In the meantime, I’ve been able to have a little vacation from the stresses of home renovation.  Ha, just kidding!  There is no such thing. Sometimes I don’t even realize how much this renovation is affecting my life. Perhaps most disconcerting, I’ve gotten “Renovation Tummy.”  While attempting unsuccessfully to put on my “good” jeans this weekend—I nearly tried the lay-on-the-bed-zip-up maneuver before giving up—I realized that my typical five-to-ten winter pounds had converted themselves into “The New Cabinets Are Going to Cost What” pounds.  Also known as “Oh God My Upstairs Window is Leaking And That Was Not in the Renovation Budget” pounds.  I worry that “Your Entire Electrical System Needs Upgrading” elastic-waist pants are in my future.

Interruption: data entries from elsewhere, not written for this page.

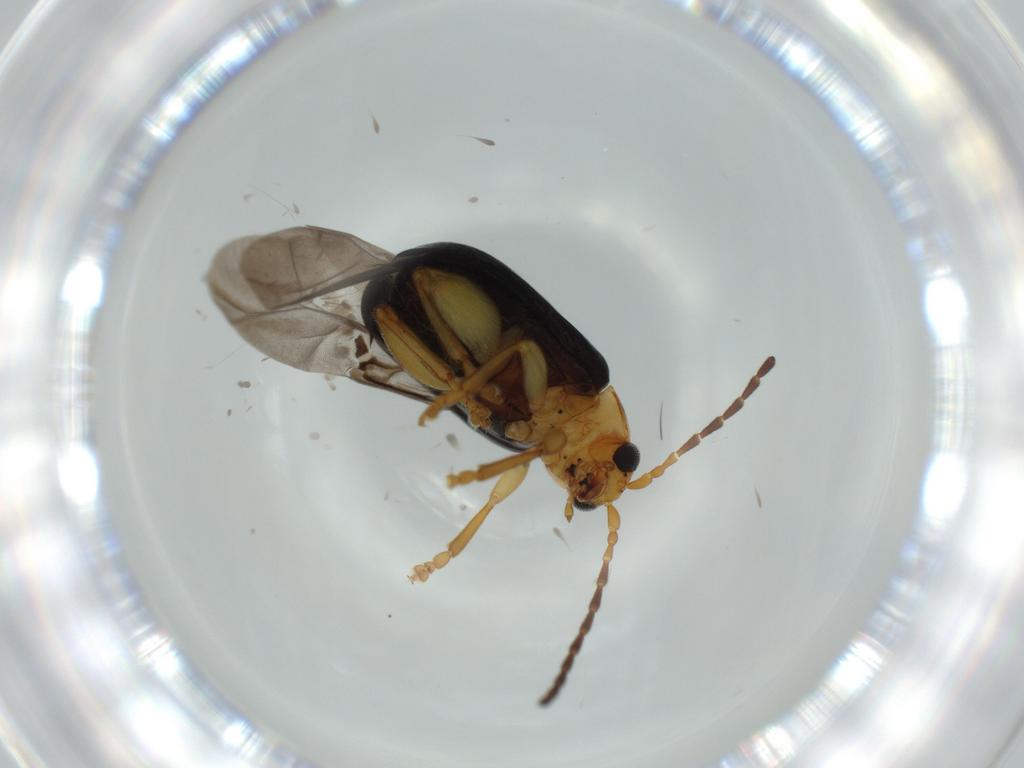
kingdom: Animalia
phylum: Arthropoda
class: Insecta
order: Coleoptera
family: Chrysomelidae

Stress is a constant factor, since lighting hundred dollar bills on fire was not a hobby of mine before I bought this house. Everything always costs more than I’d planned, and for the sake of refinancing sooner rather than later, I’ve done my projects pretty close together. My coworkers have gotten used to seeing me in a panic, fanning myself with a post-it pad and trying not to hyperventilate over the two grand I just spent on kitchen counters. I do a lot of “focusing techniques” that usually involve convincing myself that peanut butter and jelly sandwiches for every meal are tasty and good for you, too! 
(Stress example #8930: I’m writing this column at home, after taking off work two hours early to meet a contractor, who is now more than an hour late and, my gut tells me, isn’t going to show—or even call.)

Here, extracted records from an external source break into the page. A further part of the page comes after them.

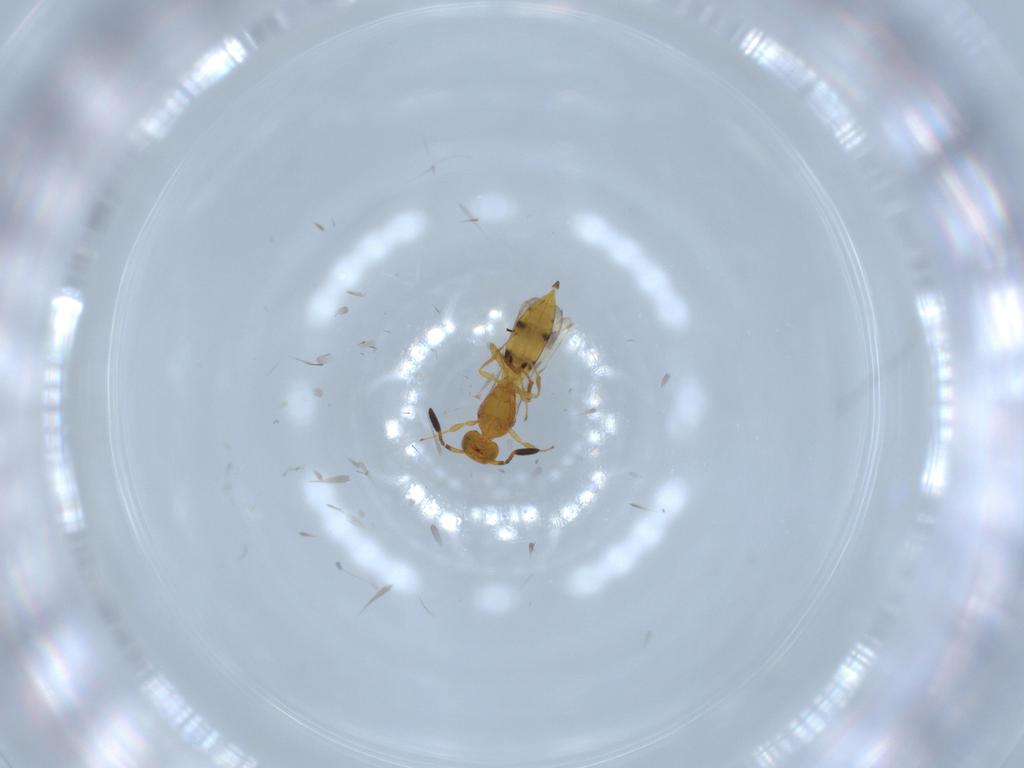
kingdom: Animalia
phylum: Arthropoda
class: Insecta
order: Hymenoptera
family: Scelionidae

But this renovation has had at least one positive effect. Like every other stupid young person, I spent a few years racking up unnecessary credit card debt.  After I finished law school, I was slowly paying down my cards (they were nearly squashed by the time I closed on the house), but I could have done it much faster—I just didn’t care enough. Now that I’m faced with the responsibility of owning a house—of budgeting for tens of thousands of dollars for the renovation, all the while watching people across the country get laid off and foreclosed upon—I’ve had a major wake-up call. 

I’m seriously motivated to renovate this house with minimal debt to deal with afterwards. If it means learning to identify and cut back on all the unnecessary purchases I used to make—like not replacing the iPod I just lost (ugh), not eating out for lunch every single day—then I’ll be better off for it in the end.  Learning to manage money is something I’ll keep with me long after the kitchen counters are installed.

Now, if I could just get motivated to burn off the stress with an exhilarating run on the treadmill rather than a tasty pint of Ben & Jerry’s and my latest Netflix, I’d be all set!